Da notare che la giunta trentina è leghista come è leghista Zaia, e ha approvato una mozione del Pd: stranezze della politica. Sono più di cent’anni che si parla di realizzare una diga sul Vanoi, ma fino ad oggi nulla è stato possibile costruire, soprattutto a causa della geologia locale, in particolare dei terreni franosi in cui il corso d’acqua scorre. In compenso, nel bacino del torrente Cismòn, tributario del fiume Brenta, sono stati realizzati nel secolo scorso ben sei invasi: Fortebuso, Val Noana e Val Schenèr in Trentino e Ponte Serra, Senaiga e Corlo in Veneto.

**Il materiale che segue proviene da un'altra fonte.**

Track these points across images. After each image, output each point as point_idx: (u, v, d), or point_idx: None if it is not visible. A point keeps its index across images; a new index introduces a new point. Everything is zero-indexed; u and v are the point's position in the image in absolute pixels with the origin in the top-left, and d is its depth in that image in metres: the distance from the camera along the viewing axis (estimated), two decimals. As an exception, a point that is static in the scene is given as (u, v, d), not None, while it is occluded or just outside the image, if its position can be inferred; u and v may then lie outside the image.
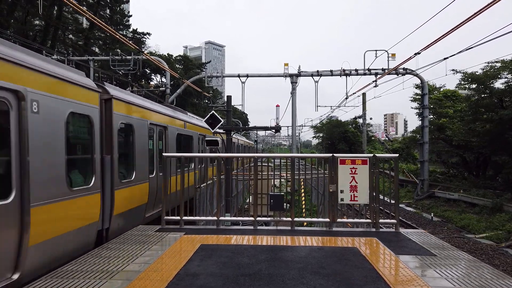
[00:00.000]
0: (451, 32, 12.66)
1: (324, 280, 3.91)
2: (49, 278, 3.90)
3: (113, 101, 6.41)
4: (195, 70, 45.18)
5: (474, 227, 15.90)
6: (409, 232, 6.20)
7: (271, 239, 5.61)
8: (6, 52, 4.00)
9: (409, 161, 40.48)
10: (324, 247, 5.23)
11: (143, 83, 37.74)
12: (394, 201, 6.33)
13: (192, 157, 10.23)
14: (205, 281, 3.85)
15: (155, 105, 9.15)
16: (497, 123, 18.82)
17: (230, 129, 11.46)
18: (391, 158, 6.96)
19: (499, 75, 19.58)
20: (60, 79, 4.95)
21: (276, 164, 14.06)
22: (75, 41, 31.31)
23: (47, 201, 4.49)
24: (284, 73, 24.06)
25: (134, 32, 36.90)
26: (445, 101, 27.55)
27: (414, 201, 23.83)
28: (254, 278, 3.95)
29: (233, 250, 5.02)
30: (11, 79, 4.00)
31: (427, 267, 4.34)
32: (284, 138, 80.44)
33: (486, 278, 3.96)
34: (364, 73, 23.03)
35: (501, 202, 17.09)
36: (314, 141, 79.34)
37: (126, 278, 3.89)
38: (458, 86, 23.84)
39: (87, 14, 12.98)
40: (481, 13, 10.99)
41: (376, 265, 4.39)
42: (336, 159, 6.20)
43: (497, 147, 20.39)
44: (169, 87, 24.19)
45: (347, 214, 7.19)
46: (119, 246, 5.16)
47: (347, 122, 52.41)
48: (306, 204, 15.88)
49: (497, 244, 13.34)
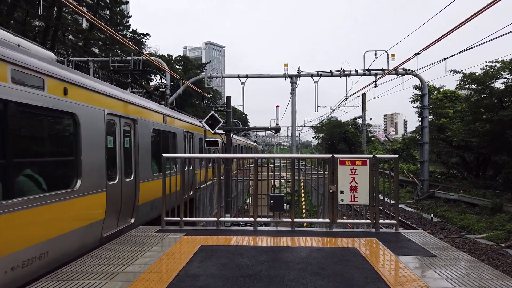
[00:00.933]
0: (450, 32, 12.68)
1: (324, 281, 3.91)
2: (49, 279, 3.90)
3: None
4: (194, 70, 45.23)
5: (474, 227, 15.91)
6: (409, 233, 6.20)
7: (271, 240, 5.61)
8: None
9: (409, 161, 40.49)
10: (324, 247, 5.23)
11: (143, 83, 37.76)
12: (394, 202, 6.33)
13: (194, 158, 9.93)
14: (205, 282, 3.85)
15: (117, 90, 7.03)
16: (497, 123, 18.82)
17: (230, 130, 11.46)
18: (391, 159, 6.97)
19: (499, 75, 19.59)
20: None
21: (276, 165, 14.05)
22: (74, 42, 31.30)
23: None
24: (284, 74, 24.10)
25: (134, 33, 36.91)
26: (445, 101, 27.57)
27: (414, 202, 23.84)
28: (254, 279, 3.95)
29: (233, 251, 5.02)
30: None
31: (427, 268, 4.34)
32: (284, 139, 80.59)
33: (486, 279, 3.96)
34: (364, 73, 23.07)
35: (501, 202, 17.10)
36: (314, 141, 79.37)
37: (126, 280, 3.89)
38: (458, 87, 23.86)
39: (87, 15, 13.00)
40: (480, 14, 11.01)
41: (376, 265, 4.39)
42: (336, 160, 6.20)
43: (497, 147, 20.40)
44: (169, 87, 24.18)
45: (347, 214, 7.19)
46: (119, 247, 5.16)
47: (347, 123, 52.44)
48: (306, 204, 15.87)
49: (497, 244, 13.34)
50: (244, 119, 76.26)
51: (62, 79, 5.02)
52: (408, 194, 26.68)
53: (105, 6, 32.58)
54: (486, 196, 18.91)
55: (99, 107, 5.95)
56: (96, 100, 5.86)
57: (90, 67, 22.44)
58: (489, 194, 19.01)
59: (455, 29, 12.32)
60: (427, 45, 15.15)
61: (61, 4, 23.42)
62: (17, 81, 4.21)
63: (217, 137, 10.98)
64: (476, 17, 11.19)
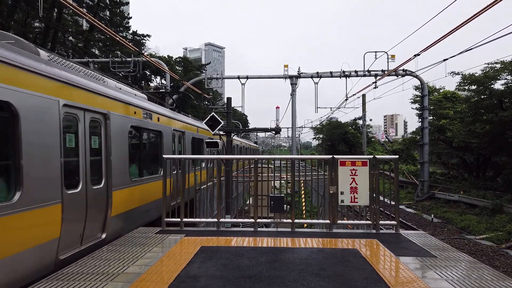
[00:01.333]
0: (450, 33, 12.68)
1: (325, 282, 3.91)
2: (49, 280, 3.90)
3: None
4: (194, 71, 45.20)
5: (474, 228, 15.90)
6: (410, 234, 6.21)
7: (271, 241, 5.61)
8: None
9: (409, 162, 40.47)
10: (325, 248, 5.23)
11: (143, 85, 37.79)
12: (394, 203, 6.33)
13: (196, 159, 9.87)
14: (206, 283, 3.85)
15: (82, 77, 5.72)
16: (497, 124, 18.82)
17: (230, 131, 11.47)
18: (391, 160, 6.97)
19: (499, 76, 19.59)
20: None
21: (276, 166, 14.03)
22: (75, 43, 31.33)
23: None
24: (284, 75, 24.09)
25: (134, 34, 36.95)
26: (445, 102, 27.58)
27: (414, 202, 23.83)
28: (254, 280, 3.95)
29: (233, 252, 5.02)
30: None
31: (428, 269, 4.34)
32: (284, 140, 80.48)
33: (486, 280, 3.96)
34: (364, 74, 23.05)
35: (501, 203, 17.09)
36: (314, 142, 79.32)
37: (127, 281, 3.89)
38: (458, 88, 23.87)
39: (87, 16, 13.00)
40: (480, 15, 11.02)
41: (377, 266, 4.39)
42: (336, 161, 6.21)
43: (497, 148, 20.40)
44: (169, 88, 24.21)
45: (347, 215, 7.19)
46: (120, 248, 5.16)
47: (347, 124, 52.41)
48: (306, 205, 15.87)
49: (497, 245, 13.33)
50: (244, 120, 76.22)
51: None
52: (408, 195, 26.67)
53: (105, 7, 32.62)
54: (486, 197, 18.90)
55: (51, 96, 4.68)
56: (45, 88, 4.60)
57: (90, 68, 22.45)
58: (489, 195, 19.00)
59: (455, 30, 12.33)
60: (427, 46, 15.14)
61: (61, 5, 23.47)
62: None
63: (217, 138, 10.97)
64: (476, 18, 11.20)
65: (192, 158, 9.71)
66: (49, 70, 4.76)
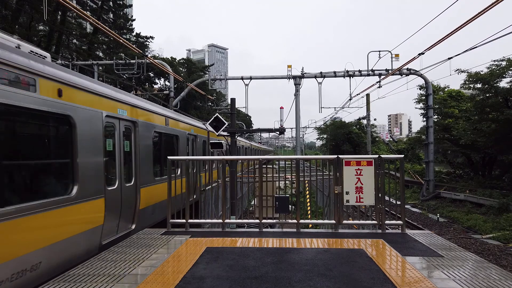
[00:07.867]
0: (455, 31, 12.62)
1: (331, 282, 3.89)
2: (56, 282, 3.92)
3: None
4: (198, 73, 45.33)
5: (481, 227, 15.79)
6: (416, 233, 6.17)
7: (276, 242, 5.60)
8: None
9: (414, 161, 40.31)
10: (330, 249, 5.21)
11: (147, 87, 37.93)
12: (400, 202, 6.30)
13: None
14: (212, 284, 3.85)
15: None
16: (503, 122, 18.68)
17: (234, 131, 11.47)
18: (396, 159, 6.92)
19: (504, 74, 19.45)
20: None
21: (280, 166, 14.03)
22: (79, 46, 31.54)
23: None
24: (287, 75, 24.11)
25: (138, 36, 37.13)
26: (450, 101, 27.44)
27: (420, 202, 23.71)
28: (260, 280, 3.94)
29: (239, 252, 5.02)
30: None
31: (434, 268, 4.31)
32: (288, 140, 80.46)
33: (493, 279, 3.93)
34: (368, 74, 23.01)
35: (507, 202, 16.96)
36: (318, 142, 79.14)
37: (133, 282, 3.90)
38: (463, 86, 23.74)
39: (91, 19, 13.09)
40: (485, 12, 10.95)
41: (383, 266, 4.37)
42: (341, 161, 6.19)
43: (503, 147, 20.25)
44: (172, 90, 24.28)
45: (352, 215, 7.17)
46: (125, 250, 5.18)
47: (351, 123, 52.28)
48: (311, 206, 15.84)
49: (504, 244, 13.23)
50: (248, 121, 76.27)
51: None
52: (414, 194, 26.54)
53: (108, 10, 32.85)
54: (492, 196, 18.75)
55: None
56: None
57: (95, 71, 22.59)
58: (495, 194, 18.85)
59: (460, 28, 12.27)
60: (432, 45, 15.10)
61: (65, 8, 23.62)
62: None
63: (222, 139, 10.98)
64: (481, 16, 11.13)
65: (197, 160, 9.68)
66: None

Dicevamo della pericolosità dei versanti. In proposito giova riportare un passaggio della nota del 18/05/2023 dell’allora Assessore all’ambiente della Provincia autonoma di Trento: “A queste considerazioni si aggiunge anche l’evidenza della pericolosità dell’area dove è prevista la costruzione del serbatoio, connotata perlopiù da pericolosità massima (P4) della carta di sintesi della pericolosità provinciale (approvata con deliberazione della Giunta provinciale n.1317 del 4 settembre 2020) dovuta a potenziali crolli ed alla particolare situazione lito geomorfologica dei versanti oltre che naturalmente dalla massima pericolosità fluviale/torrentizia.” Ma questo non sembra costituire un ostacolo per il soggetto che lo sbarramento lo vuole fortissimamente, e cioè il Consorzio di Bonifica Brenta con sede a Cittadella (Padova), anch’esso a guida centrodestra. Consorzio che ha comunque indetto una gara per la progettazione dell’opera.

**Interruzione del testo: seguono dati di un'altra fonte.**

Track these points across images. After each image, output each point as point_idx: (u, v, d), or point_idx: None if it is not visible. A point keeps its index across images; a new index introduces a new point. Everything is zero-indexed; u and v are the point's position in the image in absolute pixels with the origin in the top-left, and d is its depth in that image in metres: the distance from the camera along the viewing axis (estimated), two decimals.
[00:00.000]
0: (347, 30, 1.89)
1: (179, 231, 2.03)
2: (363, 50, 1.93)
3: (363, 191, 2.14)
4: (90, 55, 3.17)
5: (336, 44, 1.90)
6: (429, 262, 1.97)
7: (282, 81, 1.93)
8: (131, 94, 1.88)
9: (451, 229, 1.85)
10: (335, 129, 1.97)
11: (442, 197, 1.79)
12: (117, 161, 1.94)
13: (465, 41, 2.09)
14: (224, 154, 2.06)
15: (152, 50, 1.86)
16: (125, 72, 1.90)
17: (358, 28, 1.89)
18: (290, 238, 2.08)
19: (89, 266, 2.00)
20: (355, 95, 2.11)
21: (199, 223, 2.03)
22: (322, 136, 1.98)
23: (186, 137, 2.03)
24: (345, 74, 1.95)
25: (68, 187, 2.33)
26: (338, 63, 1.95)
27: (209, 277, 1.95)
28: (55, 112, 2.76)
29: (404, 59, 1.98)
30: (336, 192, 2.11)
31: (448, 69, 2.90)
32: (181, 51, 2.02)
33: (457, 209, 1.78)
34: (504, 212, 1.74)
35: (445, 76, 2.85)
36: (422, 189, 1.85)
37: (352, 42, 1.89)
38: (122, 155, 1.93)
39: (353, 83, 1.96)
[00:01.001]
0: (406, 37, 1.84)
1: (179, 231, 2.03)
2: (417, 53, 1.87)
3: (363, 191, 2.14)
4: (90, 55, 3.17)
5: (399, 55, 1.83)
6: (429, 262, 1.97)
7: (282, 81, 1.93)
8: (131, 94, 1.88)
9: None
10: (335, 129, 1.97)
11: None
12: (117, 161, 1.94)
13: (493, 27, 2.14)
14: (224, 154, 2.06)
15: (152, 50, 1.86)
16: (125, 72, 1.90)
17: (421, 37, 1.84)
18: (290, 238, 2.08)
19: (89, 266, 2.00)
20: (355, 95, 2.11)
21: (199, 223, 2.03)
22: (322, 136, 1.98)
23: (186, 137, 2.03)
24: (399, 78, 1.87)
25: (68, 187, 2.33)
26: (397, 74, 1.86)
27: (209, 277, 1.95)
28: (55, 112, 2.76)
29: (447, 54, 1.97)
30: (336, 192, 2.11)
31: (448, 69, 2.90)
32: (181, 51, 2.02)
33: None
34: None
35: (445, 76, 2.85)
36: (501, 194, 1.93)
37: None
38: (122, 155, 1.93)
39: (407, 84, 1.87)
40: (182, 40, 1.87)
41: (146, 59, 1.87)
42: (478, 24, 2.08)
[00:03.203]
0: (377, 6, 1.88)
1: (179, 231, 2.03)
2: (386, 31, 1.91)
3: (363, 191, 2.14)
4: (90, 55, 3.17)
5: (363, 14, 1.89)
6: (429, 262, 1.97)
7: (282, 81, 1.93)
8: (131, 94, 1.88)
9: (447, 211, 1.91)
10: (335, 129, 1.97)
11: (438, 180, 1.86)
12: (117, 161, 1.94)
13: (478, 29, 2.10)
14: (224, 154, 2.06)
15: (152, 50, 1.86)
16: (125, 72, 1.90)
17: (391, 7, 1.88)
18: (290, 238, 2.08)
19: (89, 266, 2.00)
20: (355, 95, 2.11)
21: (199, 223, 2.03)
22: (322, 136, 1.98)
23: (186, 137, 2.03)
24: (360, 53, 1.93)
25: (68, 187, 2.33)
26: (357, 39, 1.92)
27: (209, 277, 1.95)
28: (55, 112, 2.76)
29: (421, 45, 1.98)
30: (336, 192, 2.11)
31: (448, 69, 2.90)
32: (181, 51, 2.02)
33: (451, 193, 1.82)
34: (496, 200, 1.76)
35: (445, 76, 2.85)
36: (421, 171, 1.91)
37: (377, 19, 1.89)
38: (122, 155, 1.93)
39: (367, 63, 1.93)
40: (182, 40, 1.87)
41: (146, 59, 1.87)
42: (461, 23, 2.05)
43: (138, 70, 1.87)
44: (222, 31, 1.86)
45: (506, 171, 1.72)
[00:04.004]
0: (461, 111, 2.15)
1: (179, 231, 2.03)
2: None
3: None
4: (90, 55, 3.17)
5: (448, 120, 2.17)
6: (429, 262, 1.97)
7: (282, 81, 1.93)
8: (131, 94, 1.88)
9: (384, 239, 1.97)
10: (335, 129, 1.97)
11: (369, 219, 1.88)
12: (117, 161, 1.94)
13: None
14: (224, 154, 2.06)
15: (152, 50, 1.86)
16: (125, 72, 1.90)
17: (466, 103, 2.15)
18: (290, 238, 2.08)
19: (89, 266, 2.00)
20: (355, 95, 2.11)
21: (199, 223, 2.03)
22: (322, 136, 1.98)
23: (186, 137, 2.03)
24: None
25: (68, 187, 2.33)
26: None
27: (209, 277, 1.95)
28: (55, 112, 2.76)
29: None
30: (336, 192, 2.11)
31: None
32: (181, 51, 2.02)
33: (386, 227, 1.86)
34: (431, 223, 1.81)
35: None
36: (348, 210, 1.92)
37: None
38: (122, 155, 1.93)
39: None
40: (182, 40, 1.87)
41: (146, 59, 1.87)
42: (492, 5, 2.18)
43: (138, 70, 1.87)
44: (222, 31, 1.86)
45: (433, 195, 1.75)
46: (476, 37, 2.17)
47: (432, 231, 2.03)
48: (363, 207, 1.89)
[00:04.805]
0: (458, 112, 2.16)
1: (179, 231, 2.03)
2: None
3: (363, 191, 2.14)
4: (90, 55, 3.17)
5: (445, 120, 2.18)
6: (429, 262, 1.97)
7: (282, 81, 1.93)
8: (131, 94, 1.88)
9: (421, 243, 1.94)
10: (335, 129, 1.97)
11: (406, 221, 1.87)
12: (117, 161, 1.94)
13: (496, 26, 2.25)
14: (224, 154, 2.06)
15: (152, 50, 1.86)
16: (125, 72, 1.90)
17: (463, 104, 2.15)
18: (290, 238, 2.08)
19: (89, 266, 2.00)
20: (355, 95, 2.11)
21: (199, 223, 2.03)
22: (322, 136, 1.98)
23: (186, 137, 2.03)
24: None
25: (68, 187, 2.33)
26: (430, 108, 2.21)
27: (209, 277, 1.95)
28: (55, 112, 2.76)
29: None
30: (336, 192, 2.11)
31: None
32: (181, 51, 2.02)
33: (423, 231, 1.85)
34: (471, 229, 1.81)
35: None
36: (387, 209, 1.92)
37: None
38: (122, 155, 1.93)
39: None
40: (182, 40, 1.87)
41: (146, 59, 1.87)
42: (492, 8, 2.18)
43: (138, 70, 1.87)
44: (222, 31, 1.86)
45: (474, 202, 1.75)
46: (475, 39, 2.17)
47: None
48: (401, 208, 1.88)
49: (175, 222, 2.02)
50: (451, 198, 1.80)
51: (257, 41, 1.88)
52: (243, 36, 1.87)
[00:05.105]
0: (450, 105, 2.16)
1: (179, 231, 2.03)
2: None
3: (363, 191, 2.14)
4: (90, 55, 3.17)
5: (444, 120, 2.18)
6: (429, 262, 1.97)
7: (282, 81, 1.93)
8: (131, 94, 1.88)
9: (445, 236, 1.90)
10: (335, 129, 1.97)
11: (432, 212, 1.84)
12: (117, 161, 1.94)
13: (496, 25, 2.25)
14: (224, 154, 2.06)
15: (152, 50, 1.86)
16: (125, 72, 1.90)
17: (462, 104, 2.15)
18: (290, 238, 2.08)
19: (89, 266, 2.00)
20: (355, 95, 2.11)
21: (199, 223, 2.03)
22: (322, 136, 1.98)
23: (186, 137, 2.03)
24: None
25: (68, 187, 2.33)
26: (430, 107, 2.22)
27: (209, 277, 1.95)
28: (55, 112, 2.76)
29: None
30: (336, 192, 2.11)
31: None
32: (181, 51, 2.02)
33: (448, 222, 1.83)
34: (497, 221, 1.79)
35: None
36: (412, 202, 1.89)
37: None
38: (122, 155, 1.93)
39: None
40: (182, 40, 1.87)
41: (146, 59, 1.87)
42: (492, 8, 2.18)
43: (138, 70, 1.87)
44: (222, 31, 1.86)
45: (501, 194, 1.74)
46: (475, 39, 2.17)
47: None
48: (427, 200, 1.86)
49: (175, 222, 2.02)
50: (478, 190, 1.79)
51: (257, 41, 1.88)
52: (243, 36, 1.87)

Capita spesso, anzi sempre più spesso, che prima si pensi di realizzare delle grandi opere e solo in seguito a come giustificarle. Qui la giustificazione sarebbe la creazione di una riserva di risorsa idrica per la pianura, ma anche una centralina idroelettrica dalla portata irrisoria (molto meno di 2 megawatt). Così, con la scusa di portare eventuale acqua in pianura (ovviamente non si parla di risparmiare acqua in pianura o di risanare le reti idriche colabrodo o di dragare la ghiaia e il limo dai bacini esistenti) si causerebbe un disastro ambientale di immani proporzioni: il Vanoi è uno dei pochi corsi d’acqua integri del Nord-Est, tant’è che è habitat della trota marmorata, è frequentato da escursionisti e kayakisti.

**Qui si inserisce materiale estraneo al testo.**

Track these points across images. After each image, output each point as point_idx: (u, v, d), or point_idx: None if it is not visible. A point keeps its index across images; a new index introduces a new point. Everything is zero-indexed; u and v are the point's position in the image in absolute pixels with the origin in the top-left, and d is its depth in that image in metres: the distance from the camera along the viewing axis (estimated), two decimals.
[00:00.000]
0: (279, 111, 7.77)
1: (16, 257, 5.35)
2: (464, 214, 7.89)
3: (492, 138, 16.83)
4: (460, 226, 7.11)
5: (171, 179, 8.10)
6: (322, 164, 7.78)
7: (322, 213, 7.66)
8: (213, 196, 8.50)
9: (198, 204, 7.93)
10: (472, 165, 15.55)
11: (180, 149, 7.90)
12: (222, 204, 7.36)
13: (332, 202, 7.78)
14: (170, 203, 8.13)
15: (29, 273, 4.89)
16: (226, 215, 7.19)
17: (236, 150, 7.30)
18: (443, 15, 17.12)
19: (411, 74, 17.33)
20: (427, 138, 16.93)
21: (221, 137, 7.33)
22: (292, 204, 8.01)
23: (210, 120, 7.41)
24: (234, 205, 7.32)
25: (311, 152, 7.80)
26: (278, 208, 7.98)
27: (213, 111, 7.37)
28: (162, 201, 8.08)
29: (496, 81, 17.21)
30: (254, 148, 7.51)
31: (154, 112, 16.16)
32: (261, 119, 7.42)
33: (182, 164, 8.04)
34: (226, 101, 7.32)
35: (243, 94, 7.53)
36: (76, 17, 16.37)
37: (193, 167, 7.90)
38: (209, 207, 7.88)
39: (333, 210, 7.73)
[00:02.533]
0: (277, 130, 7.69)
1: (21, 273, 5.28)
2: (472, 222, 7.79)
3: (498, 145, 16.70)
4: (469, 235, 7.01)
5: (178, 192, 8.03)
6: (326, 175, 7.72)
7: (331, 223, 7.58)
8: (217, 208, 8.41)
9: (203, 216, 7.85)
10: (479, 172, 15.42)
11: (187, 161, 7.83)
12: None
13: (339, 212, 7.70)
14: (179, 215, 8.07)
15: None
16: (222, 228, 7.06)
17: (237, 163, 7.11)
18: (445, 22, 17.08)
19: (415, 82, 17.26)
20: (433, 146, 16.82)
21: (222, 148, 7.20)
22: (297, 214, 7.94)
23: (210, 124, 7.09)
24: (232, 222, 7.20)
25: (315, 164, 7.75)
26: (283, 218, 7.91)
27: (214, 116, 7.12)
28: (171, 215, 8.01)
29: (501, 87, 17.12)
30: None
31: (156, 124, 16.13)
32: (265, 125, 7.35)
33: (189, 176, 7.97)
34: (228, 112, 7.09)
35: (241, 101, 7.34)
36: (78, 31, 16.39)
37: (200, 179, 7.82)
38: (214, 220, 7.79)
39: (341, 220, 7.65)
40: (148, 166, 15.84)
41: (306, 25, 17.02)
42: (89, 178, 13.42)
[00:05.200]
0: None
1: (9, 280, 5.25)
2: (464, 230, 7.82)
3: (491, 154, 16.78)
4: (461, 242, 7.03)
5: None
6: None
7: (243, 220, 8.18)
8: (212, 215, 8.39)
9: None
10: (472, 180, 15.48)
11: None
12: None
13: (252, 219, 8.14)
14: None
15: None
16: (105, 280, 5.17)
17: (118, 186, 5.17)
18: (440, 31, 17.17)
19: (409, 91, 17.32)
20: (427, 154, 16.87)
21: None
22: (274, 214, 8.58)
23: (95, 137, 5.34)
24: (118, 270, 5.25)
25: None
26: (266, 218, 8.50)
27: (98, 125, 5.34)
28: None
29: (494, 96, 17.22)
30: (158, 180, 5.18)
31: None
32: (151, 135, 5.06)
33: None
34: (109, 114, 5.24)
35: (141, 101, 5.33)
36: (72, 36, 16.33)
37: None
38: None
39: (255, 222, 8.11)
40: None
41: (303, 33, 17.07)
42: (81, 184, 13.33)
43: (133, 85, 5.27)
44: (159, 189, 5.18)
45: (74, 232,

Un’opera che necessita del consenso di due regioni, un’opera in un ambiente integro, un’opera che se non si è realizzata fino ad oggi perché la si ritiene pericolosa, eppure si spendono soldi pubblici per la sua progettazione. Mi viene un dubbio: sarà perché invece che acqua, dal cielo di questi tempi piovono i soldi del Pnrr?